> **PASSAGE FOR REVIEW**:
'''

# RoadBikeReview group ride - September 7th - 9am, Palo Alto VA



## thien (Feb 18, 2004)

Same meeting place (Palo Alto VA parking lot), Same meeting time (9 am).

Same general route. Francois will lead the 'A' group through Huddert while the rest of the ride goes through the maze and get a head start on Canada.

The ride usually breaks up into two groups (possibly three depending on riders) with multiple regroups.



Here's the map of the VA parking lot and where to meet.


----------



## kwc (Mar 10, 2008)

I'll be there if I'm not busy shooing the Master Track Nats


----------



## CoLiKe20 (Jan 30, 2006)

I'll try to make it (barring any unforeseen events).

I'll try and stay with the A's this time.


----------



## thien (Feb 18, 2004)

CoLiKe20 said:


> I'll try and stay with the A's this time.


Ditchin us in the C's eh?


----------



## Leopold Porkstacker (Jul 15, 2005)

I’d like to be there. I will know in less than a week if I will be able to make it.


----------



## CoLiKe20 (Jan 30, 2006)

bump... let's do this.


----------



## thien (Feb 18, 2004)

word.


----------



## thinkcooper (Jan 5, 2005)

We're having a yard sale to raise MS Waves to Wine funds... can't make it.


----------



## ukbloke (Sep 1, 2007)

What time do you guys actually roll? I see from a previous ride that photo's were taken as late as 9:30am. The reason I ask is that I have a 3 year old who likes to wake up early and a wife who likes to wake up late, and I need to bridge the gap. If I know the approximate roll-time I can leave things as late as possible to maximize the chance of getting the all-important spousal approval. If I'm a few minutes late, I can always attempt to bridge up to the later group. Cheers!


----------



## Dr_John (Oct 11, 2005)

The rides usually start slow, so as long as you know the route, you shouldn't have a problem catching up.


----------



## ukbloke (Sep 1, 2007)

Dr_John said:


> The rides usually start slow, so as long as you know the route, you shouldn't have a problem catching up.

'''

> **PROBLEM STATEMENT**: Rewrite the group-ride thread, beginning at the words "Ditchin us in" and stopping after "to make it.", with "less than a week" changed to "a few days". The records come from a separate source.

> **DATA LISTING**:
'''

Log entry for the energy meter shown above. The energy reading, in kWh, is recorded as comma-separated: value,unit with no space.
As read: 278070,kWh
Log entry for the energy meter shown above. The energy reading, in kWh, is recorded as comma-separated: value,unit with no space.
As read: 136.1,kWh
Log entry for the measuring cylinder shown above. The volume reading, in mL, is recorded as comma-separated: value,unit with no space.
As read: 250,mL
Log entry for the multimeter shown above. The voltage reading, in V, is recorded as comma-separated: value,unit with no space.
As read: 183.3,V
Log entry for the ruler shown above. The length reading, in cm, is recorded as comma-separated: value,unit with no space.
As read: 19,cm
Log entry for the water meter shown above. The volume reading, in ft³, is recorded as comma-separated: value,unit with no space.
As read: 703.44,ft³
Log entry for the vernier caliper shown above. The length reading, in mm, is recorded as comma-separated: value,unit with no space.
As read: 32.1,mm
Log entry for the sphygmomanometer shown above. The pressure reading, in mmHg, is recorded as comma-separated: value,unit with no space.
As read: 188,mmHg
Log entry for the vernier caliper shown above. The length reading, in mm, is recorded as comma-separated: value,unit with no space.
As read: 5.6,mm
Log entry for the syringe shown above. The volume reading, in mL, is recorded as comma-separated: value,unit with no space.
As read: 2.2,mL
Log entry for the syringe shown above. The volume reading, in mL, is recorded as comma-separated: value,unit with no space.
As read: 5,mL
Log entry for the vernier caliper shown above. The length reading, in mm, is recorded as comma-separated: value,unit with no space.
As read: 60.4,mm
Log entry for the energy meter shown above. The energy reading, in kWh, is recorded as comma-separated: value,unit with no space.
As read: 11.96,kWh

'''

> **TASK ANSWER**:
Ditchin us in the C's eh?


----------



## Leopold Porkstacker (Jul 15, 2005)

I’d like to be there. I will know in a few days if I will be able to make it.